++++ 文本段落

为什么敏锐的人能在一瞥之间判断一个人地位的高低?他捕捉哪些特征?

【容貌】 首先,优美的容貌。当然,各个阶层中都不难发现容貌姣美之人,但相貌漂亮通常是上层等级的标志。吉丽·库柏认为,这是审慎的自然选择的结果。她发现,如果上层人士与阶层较低的人结婚,他们通常只会选择美人。她总结说:“大体上说,长得漂亮的人往上走,与社会地位更高的人结婚,……缺少安全感、容貌丑的人一般与低于自己阶层的人结婚。”

【微笑】 再者,微笑,另一个等级标志。这意味着,不要笑得过头。走在街上,你会注意到贫民阶层的女士比中层和上层阶级的女士要笑得更频繁,嘴也咧得更大。一方面,她们喜爱展示自己漂亮的牙齿,当然是假的;另一方面,她们沉浸在那种急于告诉别人“我今天很快乐”的文化里,大多数时候会忍不住流露出带有防范性的乐观主义。说到假牙,最近我亲眼见到一个惊人的举动。在某个公共场合,一位贫民阶层男性上面的假牙托掉了下来,他正好能用舌头将那粉红色和黄色的玩意儿向前推,想把它顶回原位,结果假牙托从嘴里向外突出了差不多一英寸,看来似乎要让那东西“透透风”。人们根本无法想象,一位中产阶级或中上层人士会有如此举动。如果人们见到一位对旁人不屑一顾的上层人士这么做,是不会吃惊的,因为知道他是故意为之。

【身高】 身高在英国比在其他任何地方都更是可信的等级标志。甚至在美国,有等级地位的人也很少会是粗短的小个子。

再者,如果屁股向外撅,肯定是较低阶层的人士,就像脖子很短(或者显得很短)是低层阶级的特征一样。劳伦斯·威尔克、约翰尼·卡什一类的西部乡村歌手和类似的贫民中,短脖子的情况格外明显。如果你对于外貌能体现一个人的等级和社会地位仍表示怀疑,不妨试着想象一下,将下面这些人物放在一起相互比较会是何等情形:把罗伊·阿卡夫和埃夫里尔·哈里曼 放在一起,把理查德·M·戴利和乔治·布什 放在一起,或者,把米尼·帕尔和杰奎琳·奥纳西斯 放在一起。

++++++++
++++ 可用数据

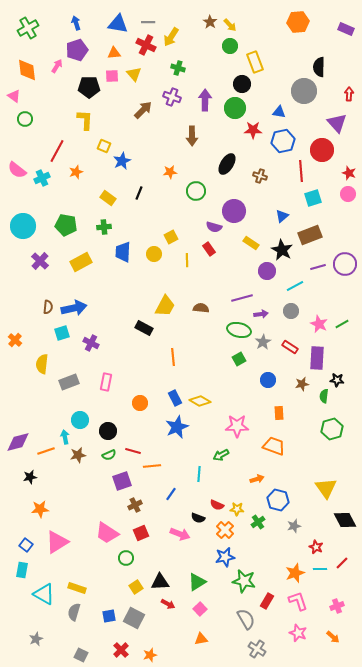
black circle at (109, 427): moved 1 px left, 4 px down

++++++++

### [挑战题目]
[A] 把谈外貌与等级的那段文字,从“为什么敏锐的人能在一瞥之间判断一个人地位的高低?他捕捉哪些特征?”一直到“的人也很少会是粗短的小个子。”重新写出,并将其中的“标志”改成“标记”。
[B] 把外貌与等级那段文字中以“【容貌】 首先,优美的容貌”开头的段落改写成要点列表,保留其主要事实。
[C] 接着外貌与等级那段文字的最后一句往下续写。

### [输出结果]
[A]
为什么敏锐的人能在一瞥之间判断一个人地位的高低?他捕捉哪些特征?

【容貌】 首先,优美的容貌。当然,各个阶层中都不难发现容貌姣美之人,但相貌漂亮通常是上层等级的标记。吉丽·库柏认为,这是审慎的自然选择的结果。她发现,如果上层人士与阶层较低的人结婚,他们通常只会选择美人。她总结说:“大体上说,长得漂亮的人往上走,与社会地位更高的人结婚,……缺少安全感、容貌丑的人一般与低于自己阶层的人结婚。”

【微笑】 再者,微笑,另一个等级标记。这意味着,不要笑得过头。走在街上,你会注意到贫民阶层的女士比中层和上层阶级的女士要笑得更频繁,嘴也咧得更大。一方面,她们喜爱展示自己漂亮的牙齿,当然是假的;另一方面,她们沉浸在那种急于告诉别人“我今天很快乐”的文化里,大多数时候会忍不住流露出带有防范性的乐观主义。说到假牙,最近我亲眼见到一个惊人的举动。在某个公共场合,一位贫民阶层男性上面的假牙托掉了下来,他正好能用舌头将那粉红色和黄色的玩意儿向前推,想把它顶回原位,结果假牙托从嘴里向外突出了差不多一英寸,看来似乎要让那东西“透透风”。人们根本无法想象,一位中产阶级或中上层人士会有如此举动。如果人们见到一位对旁人不屑一顾的上层人士这么做,是不会吃惊的,因为知道他是故意为之。

【身高】 身高在英国比在其他任何地方都更是可信的等级标记。甚至在美国,有等级地位的人也很少会是粗短的小个子。

[B]
- 各阶层都有容貌姣美之人,但相貌漂亮通常是上层等级的标志。
- 吉丽·库柏认为,这是审慎的自然选择的结果。
- 她发现,上层人士若与阶层较低的人结婚,通常只会选择美人。
- 她的结论是:长得漂亮的人往上走,与社会地位更高的人结婚;缺少安全感、容貌丑的人一般与低于自己阶层的人结婚。

[C]
【体重】 由于62%的美国人体重超重,所以,以示区别的一个不费力的办法就是身材苗条。身材苗条是位于上方的四个阶层的一致目标,尽管中产阶级要为抑制爱吃马铃薯的嗜好付出很大的代价,因为他们的工作多数是案牍劳动。赤贫阶层和看不见的底层通常不会有什么赘肉四处炫耀,不过这并非出于他们自己的选择。多数超重的人属于三个贫民阶层。速食品和啤酒是导致发胖的两个重要原因,另外,对自己的社会地位会否下降的焦虑引发的神经质暴食亦是原因之一,这在上层贫民中尤为显著。贫民阶层将肥胖自圆其说成稳定的周薪和有能力经常外出用餐的结果,甚至把“外出吃早餐”也当作合情合理的举动。然而我们知道,他们对麦当劳电视广告的迅速反应,实在是出于他们生活水平的限制。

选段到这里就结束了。